Craft Beer und Reinheitsgebot

Falsch ist allerdings die Annahme, Craft Beer und Reinheitsgebot gingen gar nicht miteinander. Tatsächlich sind die allermeisten Bierstile innerhalb des Reinheitsgebotes möglich: IPA, Pale Ale, Berliner Weisse, Baltic Porter, Stout – kann man alles machen. Bei Lambic und Witbier wird es allerdings tricky: Außerhalb Bayerns auch kein Problem. In Bayern? Geht gar nicht.

Die bindende Rechtsgrundlage für Deutschlands Craft und Nicht-Craft-Brauer ist das „Vorläufige Biersteuergesetz von 1993“. Demnach darf was „Bier“ genannt werden mag, ausschließlich mit Gerstenmalz (für Weißbier auch Weizen), Hopfen, Wasser und Hefe gebaut werden. Ausnahmen sind möglich. Dafür muss nach Paragraph 9 einen Antrag zum „Brauen besonderer Biere“ gestellt werden, der in aller Regel auch bewilligt wird.

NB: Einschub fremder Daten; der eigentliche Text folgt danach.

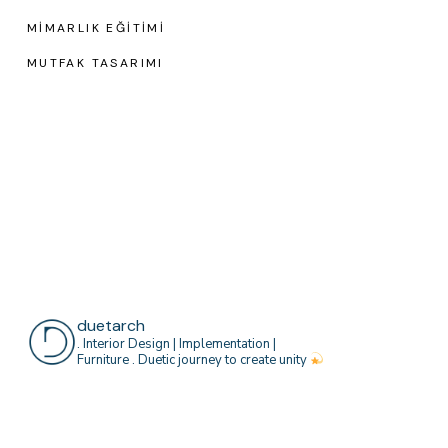
MIMARLIK EĞITIMI
MUTFAK TASARIMI
duetarch
. Interior Design | Implementation |
Furniture
. Duetic journey to create unity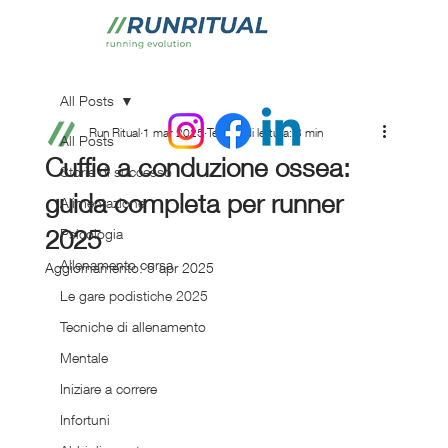
All Posts
Run Ritual
1 mar 2025
Tempo di lettura: 3 min
All Posts
Cuffie a conduzione ossea:
Storie di successo
guida completa per runner
Alimentazione
2025
Psicologia
Allenamento corsa
Aggiornamento:
5 apr 2025
Le gare podistiche 2025
Tecniche di allenamento
Mentale
Iniziare a correre
Infortuni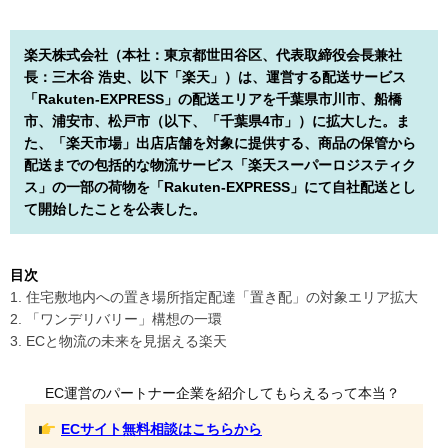
楽天株式会社（本社：東京都世田谷区、代表取締役会長兼社
長：三木谷 浩史、以下「楽天」）は、運営する配送サービス
「Rakuten-EXPRESS」の配送エリアを千葉県市川市、船橋
市、浦安市、松戸市（以下、「千葉県4市」）に拡大した。ま
た、「楽天市場」出店店舗を対象に提供する、商品の保管から
配送までの包括的な物流サービス「楽天スーパーロジスティク
ス」の一部の荷物を「Rakuten-EXPRESS」にて自社配送とし
て開始したことを公表した。
目次
1. 住宅敷地内への置き場所指定配達「置き配」の対象エリア拡大
2. 「ワンデリバリー」構想の一環
3. ECと物流の未来を見据える楽天
EC運営のパートナー企業を紹介してもらえるって本当？
ECサイト無料相談はこちらから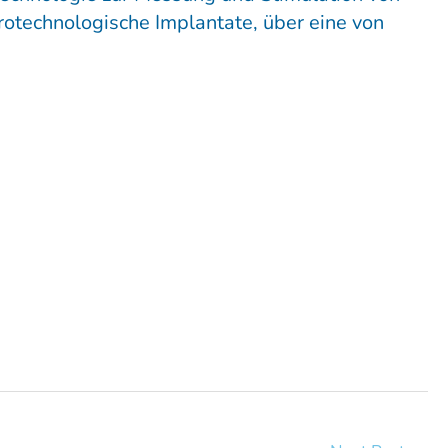
urotechnologische Implantate, über eine von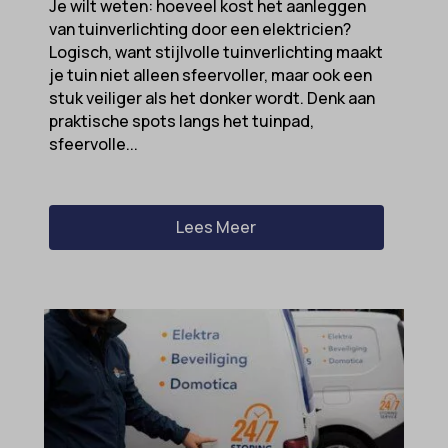
Je wilt weten: hoeveel kost het aanleggen
van tuinverlichting door een elektricien?
Logisch, want stijlvolle tuinverlichting maakt
je tuin niet alleen sfeervoller, maar ook een
stuk veiliger als het donker wordt. Denk aan
praktische spots langs het tuinpad,
sfeervolle...
Lees Meer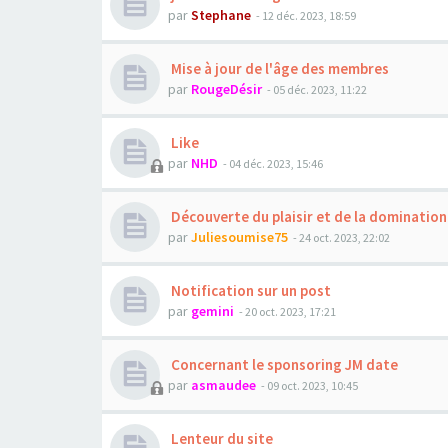
par
Stephane
- 12 déc. 2023, 18:59
Mise à jour de l'âge des membres
par
RougeDésir
- 05 déc. 2023, 11:22
Like
par
NHD
- 04 déc. 2023, 15:46
Découverte du plaisir et de la domination
par
Juliesoumise75
- 24 oct. 2023, 22:02
Notification sur un post
par
gemini
- 20 oct. 2023, 17:21
Concernant le sponsoring JM date
par
asmaudee
- 09 oct. 2023, 10:45
Lenteur du site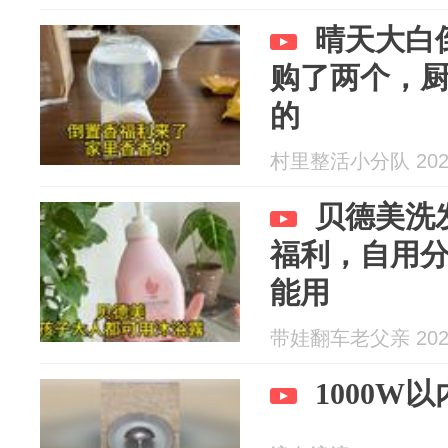
晴天大白
购了两个，
的
村里整活小分队 2026
贝德美洗
福利，自用
能用
带娃翻车老父亲 2026
1000W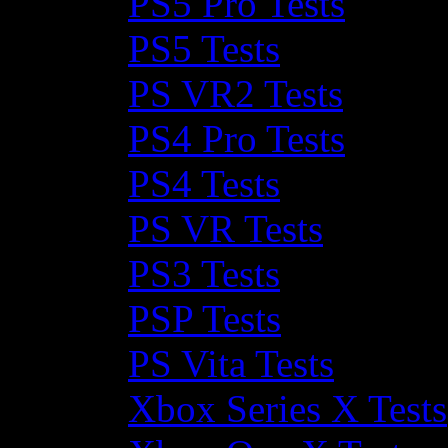
PS5 Pro Tests
PS5 Tests
PS VR2 Tests
PS4 Pro Tests
PS4 Tests
PS VR Tests
PS3 Tests
PSP Tests
PS Vita Tests
Xbox Series X Tests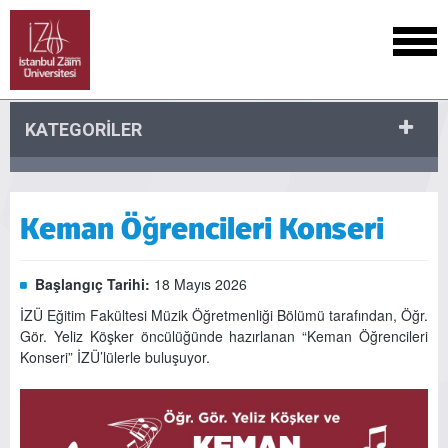
KATEGORİLER
Keman Öğrencileri Konseri
Başlangıç Tarihi:
18 Mayıs 2026
İZÜ Eğitim Fakültesi Müzik Öğretmenliği Bölümü tarafından, Öğr.
Gör. Yeliz Köşker öncülüğünde hazırlanan “Keman Öğrencileri
Konseri” İZÜ’lülerle buluşuyor.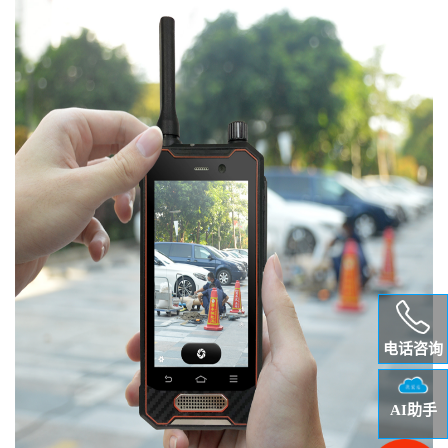
电话咨询
AI助手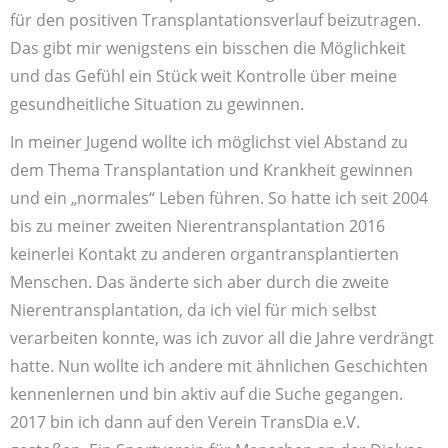
für den positiven Transplantations­verlauf beizutragen.
Das gibt mir wenigstens ein bisschen die Möglichkeit
und das Gefühl ein Stück weit Kontrolle über meine
gesundheitliche Situation zu gewinnen.
In meiner Jugend wollte ich möglichst viel Abstand zu
dem Thema Transplantation und Krankheit gewinnen
und ein „normales“ Leben führen. So hatte ich seit 2004
bis zu meiner zweiten Nieren­transplantation 2016
keinerlei Kontakt zu anderen organ­transplantierten
Menschen. Das änderte sich aber durch die zweite
Nieren­transplantation, da ich viel für mich selbst
verarbeiten konnte, was ich zuvor all die Jahre verdrängt
hatte. Nun wollte ich andere mit ähnlichen Geschichten
kennenlernen und bin aktiv auf die Suche gegangen.
2017 bin ich dann auf den Verein TransDia e.V.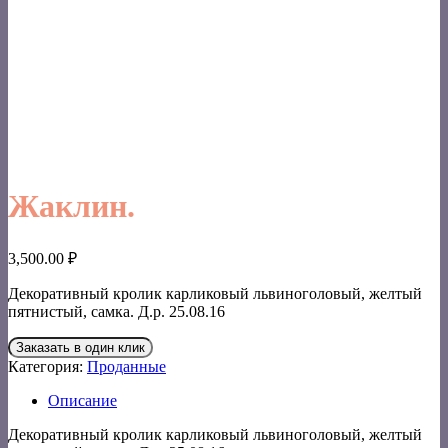
Жаклин.
3,500.00
₽
Декоративный кролик карликовый львиноголовый, желтый
пятнистый, самка. Д.р. 25.08.16
Заказать в один клик
Категория:
Проданные
Описание
Декоративный кролик карликовый львиноголовый, желтый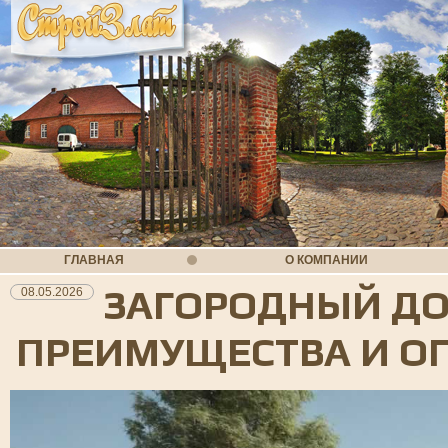
ГЛАВНАЯ
О КОМПАНИИ
ЗАГОРОДНЫЙ ДО
08.05.2026
ПРЕИМУЩЕСТВА И О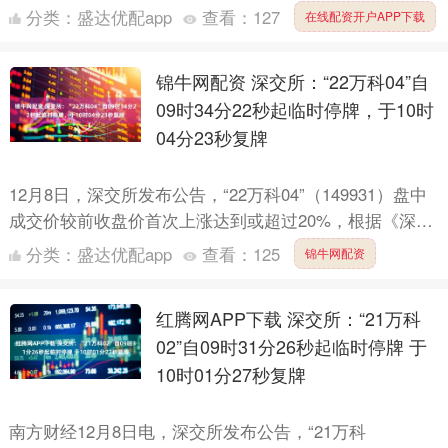
元，深股通净卖出4873.78万元，营业部....
分类：
盛达优配app
查看：
127
在线配资开户APP下载
锦牛网配资 深交所：“22万科04”自
09时34分22秒起临时停牌，于10时
04分23秒复牌
12月8日，深交所发布公告，“22万科04”（149931）盘中
成交价较前收盘价首次上涨达到或超过20%，根据《深圳
证券交易所债券交易规则》和《关于对债券匹配成....
分类：
盛达优配app
查看：
125
锦牛网配资
红腾网APP下载 深交所：“21万科
02”自09时31分26秒起临时停牌 于
10时01分27秒复牌
南方财经12月8日电，深交所发布公告，“21万科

Nur in Bayern und Baden-Württemberg existiert dieser Paragraph nicht.  Noch nicht.

Ausblick

Gerade aus Craft Brauer Kreisen kamen im Jahr des Jubiläums vermehrt Vorschläge, die in die Richtung gingen, das Reinheitsgebot in ein „Natürlichkeitsgebot“ zu überführen. Keiner will E-Nummern und Aromastoffe aus dem Labor im Bier, aber vielleicht mal ein paar Kisten Bio-Erdbeeren, so die Idee dahinter. Und tatsächlich hört man auch Kreisen des Deutschen und Bayerischen Brauerbundes leise Stimmen, dass das 500 Jahre alte Gesetz vielleicht bald ein kleines Make-Over bekommen könnte.